La famille et l’avocat d’Ahmad Hreish – la femme d’Ahmad Hreish a donné naissance à leur premier enfant au moment même où il entamait sa grève de la faim – ont dit à Amnesty International que les forces de sécurité lui ont asséné des coups de fouet sur les pieds et l’ont frappé à plusieurs reprises à coups de matraque et de gourdin. Ils ont expliqué qu’il a eu les mains ligotées dans le dos pendant de longues heures, ce qui constitue une méthode de torture fréquente dans les centres de détention palestiniens.
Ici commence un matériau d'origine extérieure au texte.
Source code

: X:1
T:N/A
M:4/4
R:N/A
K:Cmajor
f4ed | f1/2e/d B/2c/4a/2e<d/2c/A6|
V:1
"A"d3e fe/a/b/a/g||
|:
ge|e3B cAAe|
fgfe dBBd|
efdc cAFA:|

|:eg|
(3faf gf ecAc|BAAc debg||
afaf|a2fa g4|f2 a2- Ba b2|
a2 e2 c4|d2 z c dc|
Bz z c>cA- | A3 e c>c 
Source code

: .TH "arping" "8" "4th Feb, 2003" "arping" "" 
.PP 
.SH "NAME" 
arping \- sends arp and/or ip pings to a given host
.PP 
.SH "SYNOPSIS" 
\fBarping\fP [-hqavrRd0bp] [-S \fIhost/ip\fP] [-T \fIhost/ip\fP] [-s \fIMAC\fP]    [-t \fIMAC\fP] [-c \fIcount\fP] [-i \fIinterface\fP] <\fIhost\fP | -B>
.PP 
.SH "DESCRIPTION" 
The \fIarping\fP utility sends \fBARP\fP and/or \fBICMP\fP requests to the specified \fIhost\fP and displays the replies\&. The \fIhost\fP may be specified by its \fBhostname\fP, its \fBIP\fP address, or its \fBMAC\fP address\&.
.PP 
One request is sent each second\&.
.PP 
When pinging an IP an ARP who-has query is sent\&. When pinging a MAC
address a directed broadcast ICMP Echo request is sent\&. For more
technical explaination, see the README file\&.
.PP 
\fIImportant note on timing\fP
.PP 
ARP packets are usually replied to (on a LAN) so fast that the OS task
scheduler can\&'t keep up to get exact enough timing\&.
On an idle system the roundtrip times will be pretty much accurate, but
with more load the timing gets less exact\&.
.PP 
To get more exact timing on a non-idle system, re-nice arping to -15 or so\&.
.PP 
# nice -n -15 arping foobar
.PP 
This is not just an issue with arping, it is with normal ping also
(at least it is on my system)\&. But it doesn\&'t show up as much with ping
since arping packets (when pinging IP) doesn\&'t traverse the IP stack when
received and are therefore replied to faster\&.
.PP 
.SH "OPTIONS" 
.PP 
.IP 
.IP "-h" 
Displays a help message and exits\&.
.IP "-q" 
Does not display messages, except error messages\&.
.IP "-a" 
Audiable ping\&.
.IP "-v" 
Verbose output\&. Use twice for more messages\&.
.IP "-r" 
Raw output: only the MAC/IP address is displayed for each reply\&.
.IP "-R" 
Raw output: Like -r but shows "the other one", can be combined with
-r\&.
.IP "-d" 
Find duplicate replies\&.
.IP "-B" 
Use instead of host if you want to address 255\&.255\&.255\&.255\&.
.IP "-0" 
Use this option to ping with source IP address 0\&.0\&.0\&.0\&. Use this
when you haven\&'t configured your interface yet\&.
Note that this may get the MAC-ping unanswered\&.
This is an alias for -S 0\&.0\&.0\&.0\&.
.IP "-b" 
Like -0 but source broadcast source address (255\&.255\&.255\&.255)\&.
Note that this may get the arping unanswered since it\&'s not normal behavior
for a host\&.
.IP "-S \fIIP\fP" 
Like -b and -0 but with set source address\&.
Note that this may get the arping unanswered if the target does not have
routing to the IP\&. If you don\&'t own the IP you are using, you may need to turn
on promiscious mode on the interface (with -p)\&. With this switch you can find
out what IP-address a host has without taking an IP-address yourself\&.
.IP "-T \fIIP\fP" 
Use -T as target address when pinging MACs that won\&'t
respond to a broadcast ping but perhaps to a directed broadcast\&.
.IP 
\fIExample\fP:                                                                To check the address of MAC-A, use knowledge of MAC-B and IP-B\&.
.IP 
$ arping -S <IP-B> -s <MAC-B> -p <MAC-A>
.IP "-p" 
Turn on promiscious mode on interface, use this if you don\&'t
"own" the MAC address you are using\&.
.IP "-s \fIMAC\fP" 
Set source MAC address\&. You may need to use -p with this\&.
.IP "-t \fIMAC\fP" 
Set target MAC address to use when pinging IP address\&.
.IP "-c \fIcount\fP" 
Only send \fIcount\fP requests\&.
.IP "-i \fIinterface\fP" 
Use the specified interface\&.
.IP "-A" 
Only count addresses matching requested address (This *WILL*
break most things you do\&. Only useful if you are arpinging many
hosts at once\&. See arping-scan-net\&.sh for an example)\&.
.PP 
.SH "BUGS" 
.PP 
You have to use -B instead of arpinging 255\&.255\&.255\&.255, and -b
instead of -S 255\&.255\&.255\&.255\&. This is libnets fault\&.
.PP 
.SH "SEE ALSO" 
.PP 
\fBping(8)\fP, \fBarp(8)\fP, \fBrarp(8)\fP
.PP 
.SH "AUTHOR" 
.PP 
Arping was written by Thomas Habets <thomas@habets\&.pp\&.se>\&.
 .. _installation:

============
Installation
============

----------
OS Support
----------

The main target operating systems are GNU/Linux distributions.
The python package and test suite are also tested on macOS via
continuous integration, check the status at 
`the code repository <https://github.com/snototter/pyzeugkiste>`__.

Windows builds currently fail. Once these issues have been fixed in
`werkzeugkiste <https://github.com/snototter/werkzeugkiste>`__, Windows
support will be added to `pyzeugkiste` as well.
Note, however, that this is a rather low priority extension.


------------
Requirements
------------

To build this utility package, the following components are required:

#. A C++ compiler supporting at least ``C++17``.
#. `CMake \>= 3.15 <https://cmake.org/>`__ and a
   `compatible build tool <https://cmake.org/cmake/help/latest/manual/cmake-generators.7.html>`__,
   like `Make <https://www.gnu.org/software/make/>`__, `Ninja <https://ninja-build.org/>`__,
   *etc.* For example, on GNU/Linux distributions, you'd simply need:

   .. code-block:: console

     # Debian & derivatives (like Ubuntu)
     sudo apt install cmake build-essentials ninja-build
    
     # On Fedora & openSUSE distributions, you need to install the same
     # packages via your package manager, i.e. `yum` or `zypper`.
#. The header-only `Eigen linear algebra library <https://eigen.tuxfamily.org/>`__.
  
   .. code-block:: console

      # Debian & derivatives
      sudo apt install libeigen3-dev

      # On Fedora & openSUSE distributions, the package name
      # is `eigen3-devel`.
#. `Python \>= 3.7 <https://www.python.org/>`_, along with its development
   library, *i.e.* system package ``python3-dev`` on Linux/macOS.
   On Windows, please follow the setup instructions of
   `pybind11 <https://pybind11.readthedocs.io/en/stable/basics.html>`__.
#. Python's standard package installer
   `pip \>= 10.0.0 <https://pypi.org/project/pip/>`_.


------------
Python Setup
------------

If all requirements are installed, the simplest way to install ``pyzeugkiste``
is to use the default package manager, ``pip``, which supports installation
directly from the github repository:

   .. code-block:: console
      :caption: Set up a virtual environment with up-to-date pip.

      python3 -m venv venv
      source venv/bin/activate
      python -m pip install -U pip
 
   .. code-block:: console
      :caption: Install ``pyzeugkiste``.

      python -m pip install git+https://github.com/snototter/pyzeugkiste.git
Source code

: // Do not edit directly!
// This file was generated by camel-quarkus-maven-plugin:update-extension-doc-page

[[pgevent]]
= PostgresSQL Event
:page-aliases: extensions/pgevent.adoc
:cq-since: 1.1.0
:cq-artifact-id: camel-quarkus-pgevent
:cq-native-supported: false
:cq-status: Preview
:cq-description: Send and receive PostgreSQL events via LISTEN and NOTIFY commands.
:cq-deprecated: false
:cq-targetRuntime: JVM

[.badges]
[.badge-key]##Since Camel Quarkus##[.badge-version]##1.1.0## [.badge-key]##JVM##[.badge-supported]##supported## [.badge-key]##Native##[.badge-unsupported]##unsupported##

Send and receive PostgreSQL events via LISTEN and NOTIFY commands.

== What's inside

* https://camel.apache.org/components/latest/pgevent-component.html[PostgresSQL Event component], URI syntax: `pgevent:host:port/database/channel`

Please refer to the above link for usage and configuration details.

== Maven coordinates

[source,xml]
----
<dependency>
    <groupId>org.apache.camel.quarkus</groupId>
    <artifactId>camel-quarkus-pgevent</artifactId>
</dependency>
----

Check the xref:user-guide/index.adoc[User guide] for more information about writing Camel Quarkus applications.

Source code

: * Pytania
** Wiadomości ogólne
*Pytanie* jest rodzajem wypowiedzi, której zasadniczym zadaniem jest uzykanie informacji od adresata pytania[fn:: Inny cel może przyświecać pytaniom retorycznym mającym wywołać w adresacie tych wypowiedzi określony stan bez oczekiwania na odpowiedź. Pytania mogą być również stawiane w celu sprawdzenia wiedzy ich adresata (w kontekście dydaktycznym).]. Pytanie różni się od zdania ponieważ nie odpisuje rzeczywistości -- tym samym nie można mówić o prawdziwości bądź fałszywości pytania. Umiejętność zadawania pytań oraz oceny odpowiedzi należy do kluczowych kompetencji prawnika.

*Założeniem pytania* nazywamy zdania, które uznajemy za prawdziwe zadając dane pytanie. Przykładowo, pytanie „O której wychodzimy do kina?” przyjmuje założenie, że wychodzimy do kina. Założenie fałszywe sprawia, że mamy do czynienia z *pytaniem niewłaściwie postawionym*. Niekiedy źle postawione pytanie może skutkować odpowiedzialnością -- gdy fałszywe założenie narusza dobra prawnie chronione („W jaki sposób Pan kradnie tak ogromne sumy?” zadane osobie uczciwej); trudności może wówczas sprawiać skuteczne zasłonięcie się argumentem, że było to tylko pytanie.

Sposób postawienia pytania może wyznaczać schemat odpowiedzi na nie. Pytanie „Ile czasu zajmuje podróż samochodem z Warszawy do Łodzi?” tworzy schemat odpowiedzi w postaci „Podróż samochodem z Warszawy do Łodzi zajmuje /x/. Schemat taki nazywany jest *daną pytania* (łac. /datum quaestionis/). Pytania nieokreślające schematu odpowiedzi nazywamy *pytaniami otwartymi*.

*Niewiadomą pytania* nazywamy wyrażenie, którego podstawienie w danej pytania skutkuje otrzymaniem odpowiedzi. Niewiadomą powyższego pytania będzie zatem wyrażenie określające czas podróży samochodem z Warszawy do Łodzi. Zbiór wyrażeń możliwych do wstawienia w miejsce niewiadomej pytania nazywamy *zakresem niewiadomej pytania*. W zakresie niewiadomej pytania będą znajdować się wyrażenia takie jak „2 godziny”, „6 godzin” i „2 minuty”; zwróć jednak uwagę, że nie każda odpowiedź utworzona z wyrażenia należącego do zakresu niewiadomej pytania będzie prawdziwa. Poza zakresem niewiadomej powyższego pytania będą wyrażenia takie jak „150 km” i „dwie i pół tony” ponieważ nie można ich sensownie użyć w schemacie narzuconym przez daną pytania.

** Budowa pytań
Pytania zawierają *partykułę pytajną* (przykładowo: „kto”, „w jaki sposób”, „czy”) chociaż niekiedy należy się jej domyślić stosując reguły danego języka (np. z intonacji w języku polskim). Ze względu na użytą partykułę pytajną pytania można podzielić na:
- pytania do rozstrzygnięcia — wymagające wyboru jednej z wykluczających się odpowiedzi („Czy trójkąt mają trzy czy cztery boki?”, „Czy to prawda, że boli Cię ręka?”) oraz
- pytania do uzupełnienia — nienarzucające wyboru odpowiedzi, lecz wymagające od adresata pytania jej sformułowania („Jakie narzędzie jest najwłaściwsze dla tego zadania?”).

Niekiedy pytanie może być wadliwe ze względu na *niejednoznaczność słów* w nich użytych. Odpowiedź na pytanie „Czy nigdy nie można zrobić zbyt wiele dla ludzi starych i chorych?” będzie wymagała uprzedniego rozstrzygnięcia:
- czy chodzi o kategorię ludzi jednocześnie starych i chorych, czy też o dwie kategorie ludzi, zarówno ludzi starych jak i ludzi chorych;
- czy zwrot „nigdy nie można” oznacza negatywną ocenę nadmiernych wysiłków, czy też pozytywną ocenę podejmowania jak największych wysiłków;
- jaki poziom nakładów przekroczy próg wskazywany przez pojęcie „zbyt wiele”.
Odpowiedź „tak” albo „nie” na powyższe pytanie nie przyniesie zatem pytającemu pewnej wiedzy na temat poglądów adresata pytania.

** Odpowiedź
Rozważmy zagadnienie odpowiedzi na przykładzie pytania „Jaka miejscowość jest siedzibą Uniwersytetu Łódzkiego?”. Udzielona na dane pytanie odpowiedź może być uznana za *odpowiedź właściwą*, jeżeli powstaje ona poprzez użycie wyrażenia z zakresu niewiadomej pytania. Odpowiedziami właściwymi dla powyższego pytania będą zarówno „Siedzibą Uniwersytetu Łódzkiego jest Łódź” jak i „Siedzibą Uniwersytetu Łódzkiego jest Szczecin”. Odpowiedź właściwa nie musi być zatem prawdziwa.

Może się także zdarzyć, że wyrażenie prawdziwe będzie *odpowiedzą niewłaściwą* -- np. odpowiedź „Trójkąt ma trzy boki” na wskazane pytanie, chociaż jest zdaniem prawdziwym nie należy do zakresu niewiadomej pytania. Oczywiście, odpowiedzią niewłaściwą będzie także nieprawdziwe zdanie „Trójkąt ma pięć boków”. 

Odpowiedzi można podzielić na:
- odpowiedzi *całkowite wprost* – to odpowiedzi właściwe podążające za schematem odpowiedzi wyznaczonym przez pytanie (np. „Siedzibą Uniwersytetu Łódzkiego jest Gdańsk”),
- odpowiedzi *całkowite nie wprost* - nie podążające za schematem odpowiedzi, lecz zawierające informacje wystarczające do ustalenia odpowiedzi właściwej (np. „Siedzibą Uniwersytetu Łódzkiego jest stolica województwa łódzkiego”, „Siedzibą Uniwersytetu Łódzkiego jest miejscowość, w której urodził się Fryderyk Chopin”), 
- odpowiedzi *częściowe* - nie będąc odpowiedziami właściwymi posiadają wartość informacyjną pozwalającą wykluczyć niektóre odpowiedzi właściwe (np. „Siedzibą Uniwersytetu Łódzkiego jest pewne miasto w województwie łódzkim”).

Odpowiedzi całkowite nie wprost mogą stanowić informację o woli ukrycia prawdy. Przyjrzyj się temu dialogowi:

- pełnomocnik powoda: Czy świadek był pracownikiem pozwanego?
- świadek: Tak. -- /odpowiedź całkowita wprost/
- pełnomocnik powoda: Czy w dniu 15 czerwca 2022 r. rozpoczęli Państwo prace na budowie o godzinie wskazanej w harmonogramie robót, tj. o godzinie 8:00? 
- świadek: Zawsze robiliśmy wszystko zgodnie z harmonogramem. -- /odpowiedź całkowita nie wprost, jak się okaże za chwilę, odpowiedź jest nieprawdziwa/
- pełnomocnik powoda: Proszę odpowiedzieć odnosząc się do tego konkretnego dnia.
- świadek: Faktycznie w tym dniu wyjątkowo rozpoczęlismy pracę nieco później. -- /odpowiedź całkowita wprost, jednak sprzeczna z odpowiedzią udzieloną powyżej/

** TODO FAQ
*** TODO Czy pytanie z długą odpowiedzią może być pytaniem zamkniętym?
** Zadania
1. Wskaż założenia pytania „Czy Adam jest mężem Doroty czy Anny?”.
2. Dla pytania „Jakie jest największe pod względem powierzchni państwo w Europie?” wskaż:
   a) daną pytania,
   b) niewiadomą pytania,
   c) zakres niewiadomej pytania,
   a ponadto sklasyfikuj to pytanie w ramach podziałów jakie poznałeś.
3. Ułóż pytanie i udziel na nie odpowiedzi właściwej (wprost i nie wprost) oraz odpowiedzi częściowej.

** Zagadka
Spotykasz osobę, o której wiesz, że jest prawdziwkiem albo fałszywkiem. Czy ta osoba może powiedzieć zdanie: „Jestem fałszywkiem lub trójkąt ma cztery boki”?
Ahmad Hreish a donné à un juge, lors de l’audience du 13 juin devant un tribunal de première instance à Jéricho, des détails sur les tortures qu’il a subies. Amnesty International a examiné des documents judiciaires indiquant qu’il a déclaré devant le tribunal : « Je suis ici depuis une semaine dans ces cachots à Jéricho, on m’a ligoté les poignets avec de la corde et couvert le visage alors je ne pouvais rien voir. J’ai été suspendu à une fenêtre et on m’a battu à coups de bâton et à coups de fouet. J’ai reçu des coups sur la plante des pieds, et après ça on m’a demandé de me lever et de danser […] et ils m’ont attaché les mains dans le dos. »

À la connaissance d’Amnesty International, aucune enquête pénale n’a été ouverte au sujet des allégations de torture d’Ahmad Hreish. D’après des éléments du dossier judiciaire, un juge a demandé qu’il subisse un examen médical, et alors qu’il avait connaissance de ces allégations, il l’a renvoyé là où cet homme disait avoir été torturé. Selon sa sœur, Ahmad Hreish a été soumis à d’autres actes de torture à cause de ce qu’il avait révélé devant le tribunal. Il n’a par la suite plus parlé de ces tortures lors des audiences suivantes.

Ces hommes ont tous été détenus dans des prisons israéliennes et palestiniennes. Selon leur avocat, ils ont été interrogés par les forces de sécurité palestiniennes au sujet de leurs opinions et affiliation politiques et aussi au sujet de leur détention dans des prisons israéliennes.

Alors même qu’il a ratifié la Convention contre la torture et autres peines ou traitements cruels, inhumains ou dégradants et le Protocole facultatif s’y rapportant, l’État de Palestine utilise régulièrement la torture dans ses centres de détention.